Proseguendo si risale interamente la rocciosa Val de Formin; prima si giunge al limitare della vegetazione e poi si prosegue attraverso sfasciumi di rocce rotolate nella valle dalle pareti laterali. Il percorso si fa più difficoltoso, con brevi arrampicate sulle roccie (non pericolose, ma che richiedono un po' di perizia - foto 1), fino ad arrivare alla Forcella del Formin (2462 m). Lungo il percorso lo sguardo può spaziare tra le magnifiche guglie della Croda da Lago (foto 2) e gli splendidi panorami che offre la conca Ampezzana. Questo è il punto più alto del percorso normale e da qui lo sguardo spazia sulle verdi praterie alpine di Mondeval e sull'imponente mole del Monte Pelmo; qui prevedo anche di fermarci per il pranzo al sacco. Dalla forcella, attraverso tracce di sentiero, è facilmente raggiungibile anche la cima dei Lastoi de Formin (2657 m) dalla quale si può godere di un panorama mozzafiato. Se qualcuno vorrà e se le condizioni lo permetteranno, i più coraggiosi potranno fare questa ulteriore salita (circa 200 mt).
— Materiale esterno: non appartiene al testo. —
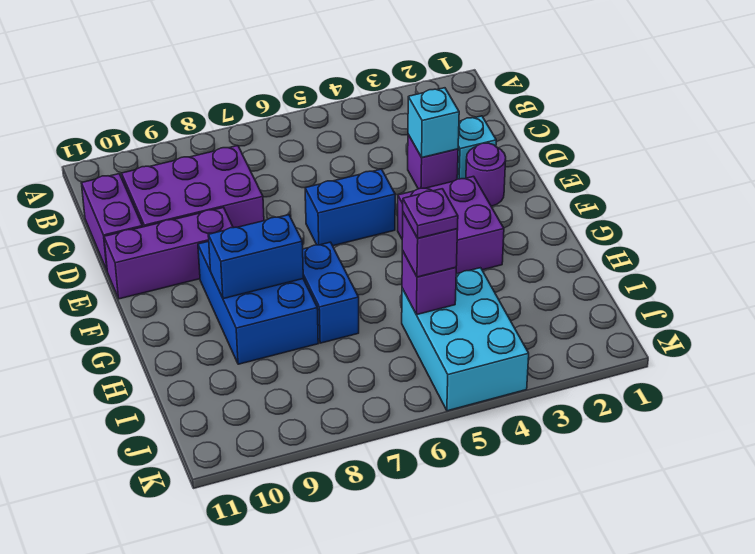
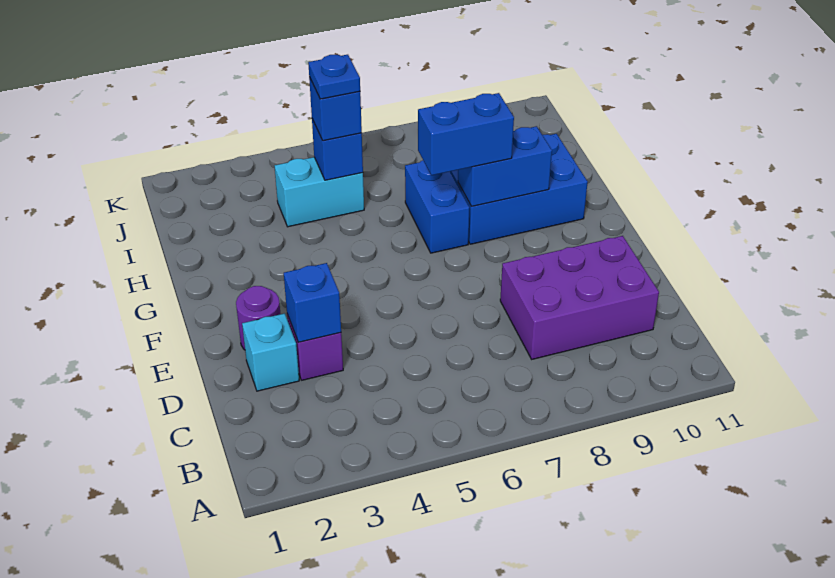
purple 1x2 brick [82,174,142,270] -> none
cyan 1x1 brick [408,88,459,158] -> blue 1x1 brick [284,263,341,342]
blue 1x2 brick [305,169,395,246] -> blue 1x2 brick moved to [418,93,514,175]
purple 1x3 brick [104,208,233,299] -> none
purple 2x2 brick [398,176,504,274] -> none
blue 2x3 brick [198,241,318,364] -> blue 2x3 brick turned to [450,134,588,244]
cyan 2x3 brick [402,268,529,411] -> cyan 1x2 brick [274,157,364,227]
purple 1x1 brick [402,251,456,314] -> blue 1x1 brick [312,119,363,180]
purple 1x1 brick [402,213,458,277] -> blue 1x1 brick [309,77,362,141]
purple 1x1 plate [403,189,458,238] -> blue 1x1 plate [308,55,360,99]

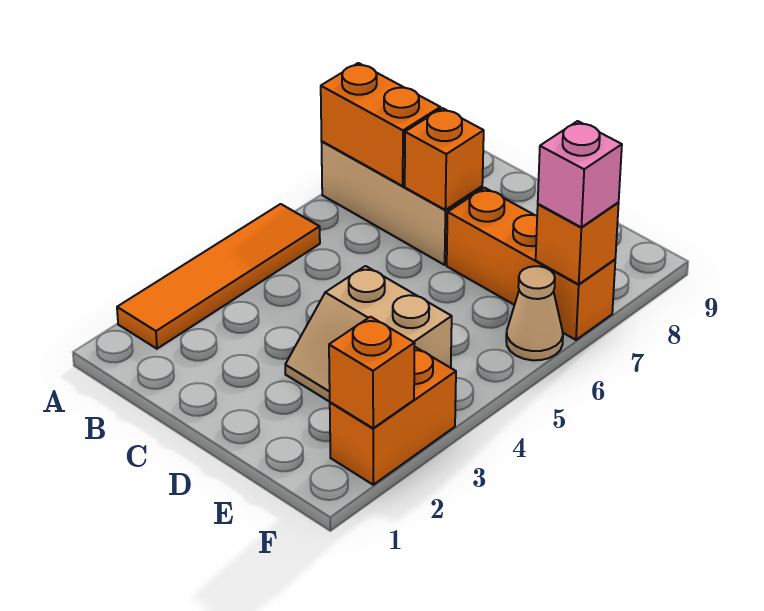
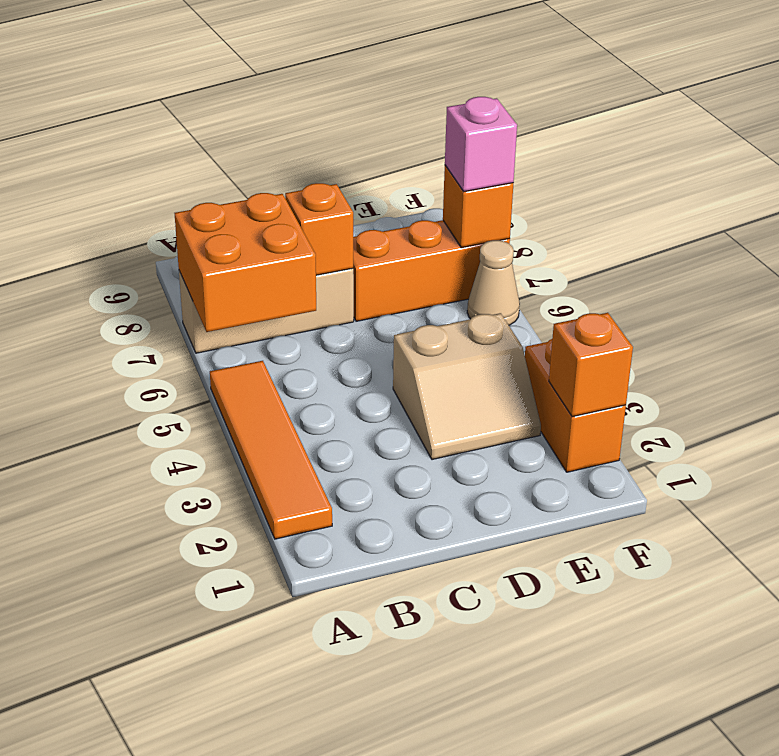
orange 1x2 brick [321,63,440,186] -> orange 2x2 brick [175,193,316,332]

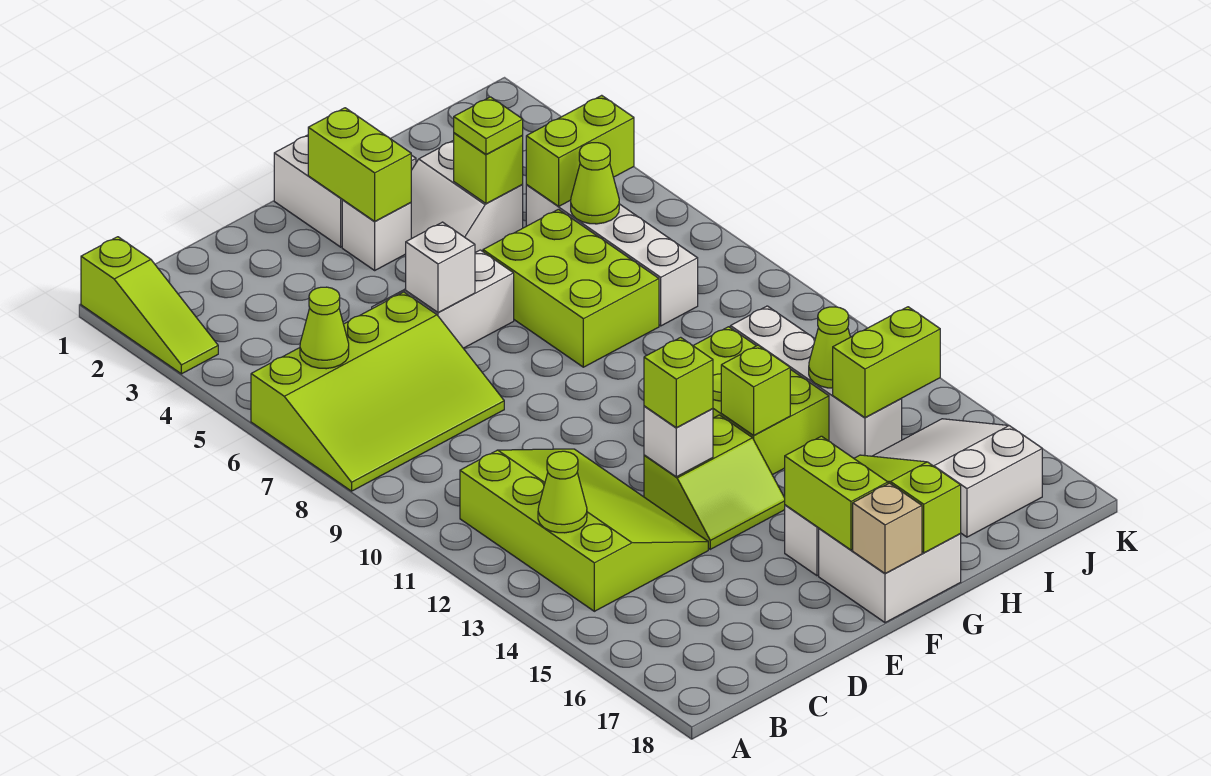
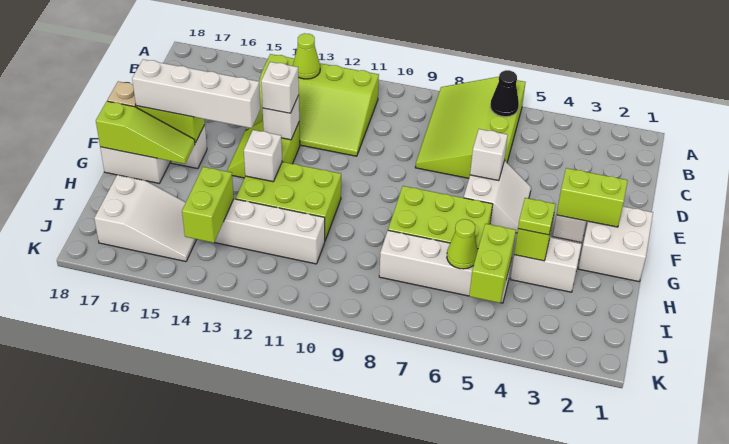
lime 1x3 slope [81,237,218,374] -> none
lime 1x1 cone [300,287,349,369] -> black 1x1 cone [490,70,519,117]
lime 1x1 brick [644,337,713,428] -> white 1x1 brick [261,62,299,113]
none -> white 1x4 brick [132,59,261,128]
lime 1x1 brick [721,345,790,435] -> white 1x1 brick [244,130,282,182]
lime 1x1 cone [809,307,850,388] -> none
Vallon de Formin Croda da Lago
Becco di Mezzodi Tre Cime di Lavaredo

 

Dalla Forcella de Formin il sentiero scende facilmente per un ampio canalone (ignorando delle tracce che girano sulla sinistra), fino ad arrivare, ad un tratto pianeggiante; si prosegue, tenendosi in quota, in direzione del crinale e dopo una breve salita si raggiunge Forcella Ambrizola (2277 m), situata tra la Croda da Lago e il Becco di Mezzodì.
Da qui si può scorgere, in basso a sx, il Lago di Federa e il Rifugio; si ha anche una magnifica vista sulla valle di Cortina e sulle cime che la contornano.
Percorriamo la comoda stradina (numero 434) che porta al Rifugio, lungo il percorso potremo ricongiungerci con chi eventualmente avesse optato per la variante più impegnativa; in ogni caso ricomporremo il gruppo fermandoci al rifugio, dove potremo trovare un breve ristoro ed ammirare le cime vicine (foto 3: Rocchette e Becco di Mezzodì) e lontane (foto 4: Tre Cime di Lavaredo). 
Al termine della sosta, costeggiando prima la sponda orientale del lago e inoltrandosi poi nel bosco, il sentiero 434 ci permetterà di ritornare facilmente (circa h. 1,20) alla nostra vettura.

N.B.: Esiste un'alternativa molto tranquilla all'escursione sopra descritta. Si tratta di raggiungere direttamente il Rif. Croda da Lago dal parcheggio (ca. h. 1.30 con 350 mt. di dislivello su tranquillo sentiero) e lì pranzare in attesa di coloro che fanno l'anello, per poi tornare tutti assieme.